During a teleconference on April 21, 2020, UML stated that it would provide a follow-up TS submittal updating the TS definition of reactor secured to refer to the Master Key switch on the instrumentation panel to ensure clarity of the switchs actual location.

xvii. Although SAR Section 7.4.1.3 discusses the startup channel and SAR Section 7.6.1.9 discusses the startup counter drive indicators, the NRC staff noted that the SAR, as supplemented, does not appear to include any detailed discussion of the startup counter drives. The NRC staff noted that the 1985 UMLRR SAR (Section 4.4.10) appears to contain more detailed information regarding the startup counter drives, but it is not clear if that information is still valid or if more detailed information should be included in the 2015 renewal SAR, as supplemented.

During teleconferences on April 21 and May 5, 2020, UML stated that it reviewed the 1985 SAR details on the startup counter drives and compared them to the details in the 2015 license renewal SAR. UML stated that additional information, similar to the information provided in the 1985 SAR, should have been provided in the license renewal SAR. UML stated that it would provide follow-up supplemental information adding the information to the license renewal SAR.

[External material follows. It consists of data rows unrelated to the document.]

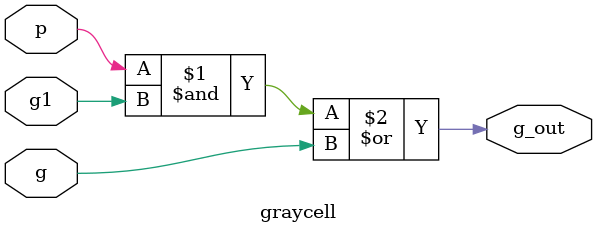
<source format=v>
module graycell(
    input p,
    input g,
    input g1,
    output g_out
);

assign g_out = (p&g1) | g;

endmodule
</source>
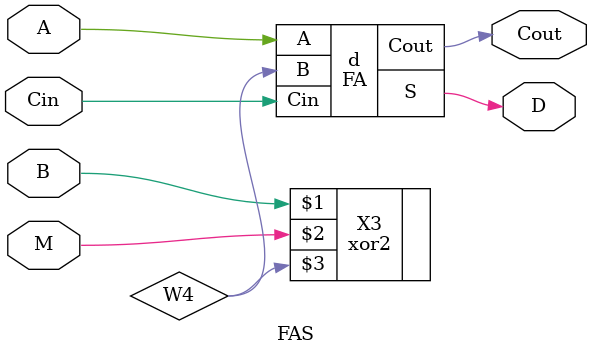
<source format=v>
`include "a1_lib.v"

module FA(A, B, Cin, S, Cout);

input A;
input B;
input Cin;
output S;
output Cout;

wire W1, W2, W3;

xor2 X1(A, B, W1);
and2 A1(W1, Cin, W2);
and2 A2(A, B, W3);
xor2 X2(W1, Cin, S);
or2 O1(W2, W3, Cout);

endmodule


module FAS(M, A, B, Cin, D, Cout);

input M;
input A;
input B;
input Cin;
output D;
output Cout;

wire W4;

xor2 X3(B, M, W4);
FA d(A, W4, Cin, D, Cout);

endmodule

</source>
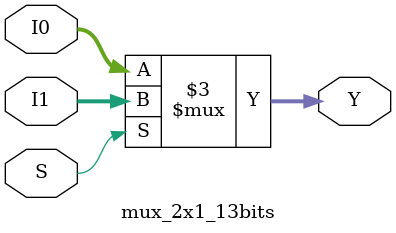
<source format=v>
module mux_2x1_13bits(output reg [12:0] Y, input S, input [12:0] I1, I0);
	always @ (S, I1, I0)
		if(S) Y = I1;
		else Y = I0;
endmodule
</source>
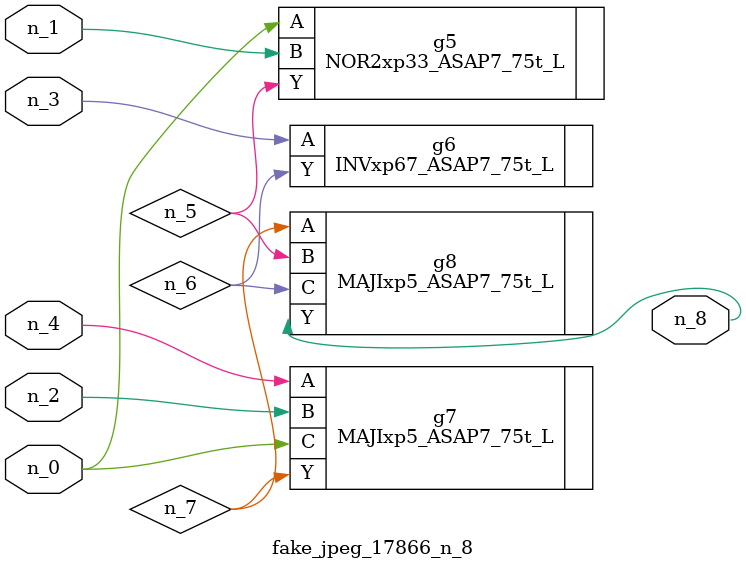
<source format=v>
module fake_jpeg_17866_n_8 (n_3, n_2, n_1, n_0, n_4, n_8);

input n_3;
input n_2;
input n_1;
input n_0;
input n_4;

output n_8;

wire n_6;
wire n_5;
wire n_7;

NOR2xp33_ASAP7_75t_L g5 ( 
.A(n_0),
.B(n_1),
.Y(n_5)
);

INVxp67_ASAP7_75t_L g6 ( 
.A(n_3),
.Y(n_6)
);

MAJIxp5_ASAP7_75t_L g7 ( 
.A(n_4),
.B(n_2),
.C(n_0),
.Y(n_7)
);

MAJIxp5_ASAP7_75t_L g8 ( 
.A(n_7),
.B(n_5),
.C(n_6),
.Y(n_8)
);


endmodule
</source>
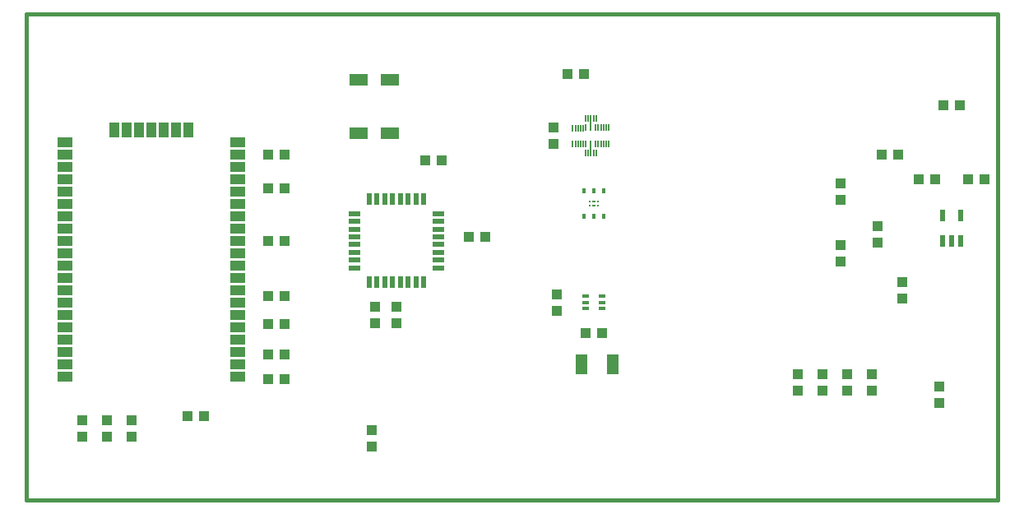
<source format=gtp>
G75*
%MOIN*%
%OFA0B0*%
%FSLAX25Y25*%
%IPPOS*%
%LPD*%
%AMOC8*
5,1,8,0,0,1.08239X$1,22.5*
%
%ADD10C,0.01600*%
%ADD11R,0.04331X0.03937*%
%ADD12R,0.03937X0.04331*%
%ADD13R,0.02200X0.05000*%
%ADD14R,0.05000X0.02200*%
%ADD15R,0.07480X0.05118*%
%ADD16R,0.06000X0.04000*%
%ADD17R,0.04000X0.06000*%
%ADD18R,0.01121X0.02756*%
%ADD19R,0.02700X0.01300*%
%ADD20R,0.04724X0.07874*%
%ADD21R,0.01575X0.02362*%
%ADD22R,0.00984X0.00984*%
%ADD23R,0.01181X0.00984*%
%ADD24R,0.02362X0.04724*%
D10*
X0001800Y0010127D02*
X0395501Y0010127D01*
X0395501Y0206977D01*
X0001800Y0206977D01*
X0001800Y0010127D01*
D11*
X0034300Y0035530D03*
X0034300Y0042223D03*
X0044300Y0042223D03*
X0044300Y0035530D03*
X0141800Y0038473D03*
X0141800Y0031780D03*
X0228454Y0077627D03*
X0235146Y0077627D03*
X0314300Y0060973D03*
X0324300Y0060973D03*
X0334300Y0060973D03*
X0344300Y0060973D03*
X0344300Y0054280D03*
X0334300Y0054280D03*
X0324300Y0054280D03*
X0314300Y0054280D03*
X0356800Y0091780D03*
X0356800Y0098473D03*
X0331800Y0131780D03*
X0331800Y0138473D03*
X0363454Y0140127D03*
X0370146Y0140127D03*
X0383454Y0140127D03*
X0390146Y0140127D03*
X0215550Y0154280D03*
X0215550Y0160973D03*
X0170146Y0147627D03*
X0163454Y0147627D03*
X0106396Y0115127D03*
X0099704Y0115127D03*
D12*
X0099704Y0136377D03*
X0106396Y0136377D03*
X0106396Y0150127D03*
X0099704Y0150127D03*
X0180954Y0116701D03*
X0187646Y0116701D03*
X0216800Y0093473D03*
X0216800Y0086780D03*
X0151800Y0088473D03*
X0143050Y0088473D03*
X0143050Y0081780D03*
X0151800Y0081780D03*
X0106396Y0081377D03*
X0099704Y0081377D03*
X0099704Y0092627D03*
X0106396Y0092627D03*
X0106396Y0068877D03*
X0099704Y0068877D03*
X0099704Y0058877D03*
X0106396Y0058877D03*
X0073896Y0043877D03*
X0067204Y0043877D03*
X0024300Y0042223D03*
X0024300Y0035530D03*
X0220954Y0182627D03*
X0227646Y0182627D03*
X0348454Y0150127D03*
X0355146Y0150127D03*
X0373454Y0170127D03*
X0380146Y0170127D03*
X0346800Y0120973D03*
X0346800Y0114280D03*
X0331800Y0113473D03*
X0331800Y0106780D03*
X0371800Y0055973D03*
X0371800Y0049280D03*
D13*
X0162824Y0098227D03*
X0159674Y0098227D03*
X0156524Y0098227D03*
X0153375Y0098227D03*
X0150225Y0098227D03*
X0147076Y0098227D03*
X0143926Y0098227D03*
X0140776Y0098227D03*
X0140776Y0132027D03*
X0143926Y0132027D03*
X0147076Y0132027D03*
X0150225Y0132027D03*
X0153375Y0132027D03*
X0156524Y0132027D03*
X0159674Y0132027D03*
X0162824Y0132027D03*
D14*
X0168700Y0126150D03*
X0168700Y0123001D03*
X0168700Y0119851D03*
X0168700Y0116701D03*
X0168700Y0113552D03*
X0168700Y0110402D03*
X0168700Y0107253D03*
X0168700Y0104103D03*
X0134900Y0104103D03*
X0134900Y0107253D03*
X0134900Y0110402D03*
X0134900Y0113552D03*
X0134900Y0116701D03*
X0134900Y0119851D03*
X0134900Y0123001D03*
X0134900Y0126150D03*
D15*
X0136426Y0158552D03*
X0149024Y0158552D03*
X0149024Y0180205D03*
X0136426Y0180205D03*
D16*
X0087341Y0155196D03*
X0087341Y0150196D03*
X0087341Y0145196D03*
X0087341Y0140196D03*
X0087341Y0135196D03*
X0087341Y0130196D03*
X0087341Y0125196D03*
X0087341Y0120196D03*
X0087341Y0115196D03*
X0087341Y0110196D03*
X0087341Y0105196D03*
X0087341Y0100196D03*
X0087341Y0095196D03*
X0087341Y0090196D03*
X0087341Y0085196D03*
X0087341Y0080196D03*
X0087341Y0075196D03*
X0087341Y0070196D03*
X0087341Y0065196D03*
X0087341Y0060196D03*
X0017341Y0060196D03*
X0017341Y0065196D03*
X0017341Y0070196D03*
X0017341Y0075196D03*
X0017341Y0080196D03*
X0017341Y0085196D03*
X0017341Y0090196D03*
X0017341Y0095196D03*
X0017341Y0100196D03*
X0017341Y0105196D03*
X0017341Y0110196D03*
X0017341Y0115196D03*
X0017341Y0120196D03*
X0017341Y0125196D03*
X0017341Y0130196D03*
X0017341Y0135196D03*
X0017341Y0140196D03*
X0017341Y0145196D03*
X0017341Y0150196D03*
X0017341Y0155196D03*
D17*
X0037341Y0160196D03*
X0042341Y0160196D03*
X0047341Y0160196D03*
X0052341Y0160196D03*
X0057341Y0160196D03*
X0062341Y0160196D03*
X0067341Y0160196D03*
D18*
X0223228Y0160861D03*
X0224302Y0160861D03*
X0225386Y0160862D03*
X0226452Y0160859D03*
X0227523Y0160859D03*
X0228581Y0160875D03*
X0230550Y0160875D03*
X0232519Y0160875D03*
X0233567Y0160869D03*
X0234642Y0160869D03*
X0235726Y0160869D03*
X0236791Y0160867D03*
X0237862Y0160867D03*
X0232689Y0164701D03*
X0231617Y0164701D03*
X0230552Y0164703D03*
X0229468Y0164703D03*
X0228393Y0164703D03*
X0230552Y0163072D03*
X0230550Y0154379D03*
X0230550Y0152423D03*
X0230552Y0150548D03*
X0231617Y0150545D03*
X0232689Y0150545D03*
X0229468Y0150548D03*
X0228393Y0150548D03*
X0228581Y0154379D03*
X0227512Y0154378D03*
X0226440Y0154378D03*
X0225375Y0154380D03*
X0224291Y0154380D03*
X0223217Y0154380D03*
X0232519Y0154379D03*
X0233607Y0154379D03*
X0234682Y0154379D03*
X0235766Y0154379D03*
X0236831Y0154376D03*
X0237903Y0154376D03*
D19*
X0235030Y0092705D03*
X0235030Y0090134D03*
X0235048Y0087584D03*
X0228572Y0087584D03*
X0228572Y0090127D03*
X0228571Y0092670D03*
D20*
X0226751Y0065127D03*
X0239349Y0065127D03*
D21*
X0235737Y0125009D03*
X0231800Y0125009D03*
X0227863Y0125009D03*
X0227863Y0135245D03*
X0231800Y0135245D03*
X0235737Y0135245D03*
D22*
X0233473Y0131012D03*
X0233473Y0129241D03*
X0230127Y0129241D03*
X0230127Y0131012D03*
D23*
X0231800Y0131012D03*
X0231800Y0129241D03*
D24*
X0373060Y0125268D03*
X0380540Y0125268D03*
X0380540Y0114985D03*
X0376800Y0114985D03*
X0373060Y0114985D03*
M02*

</source>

xviii. SAR Section 7.6.1.3 states that the PCS, DCS, and ARMS HMI configurations are password protected to prevent unauthorized changes. The OPTO QAP (document No. 2 under item i.) states that OPTO software products are usually updated periodically with new features, enhancements, and bug fixes, and between major releases of software products, OPTO typically releases new minor versions (i.e.,

patches) that contain just bug fixes. Clarify whether there have been any updates to the UML software, either for OPTO software releases or for malfunctions or errors in the program at UML.

During a teleconference on April 21, 2020, UML stated that the software programs developed for the PCS and DCS are on a standalone network, disconnected from any external interface. The programs have not been updated since they were installed and have not had any operational issues since being installed and tested. UML also stated that the PCS has two computers (one as a backup) since some ventilation valves and fans would have to be locally controlled if the PCS computer were to malfunction. The second computer is a laptop running an independent version of the same control system that is completely redundant and is installed, if needed.

xix. SAR Table 1-2 indicates that the withdrawal rate of the UMLRR regulating rod is 55 inches per minute. However, SAR Section 3.5.2 states that the nominal speed of the regulating rod is 78 inches per minute, and SAR Section 4.2.2.3 states that the

maximum speed of the regulating rod is 78 inches per minute. Clarify which regulating rod speed is correct.

During a teleconference on May 5, 2020, UML clarified that 55 inches per minute is the correct nominal value for the regulating rod speed. UML stated that it would provide follow-up supplemental information correcting the incorrect values in the SAR.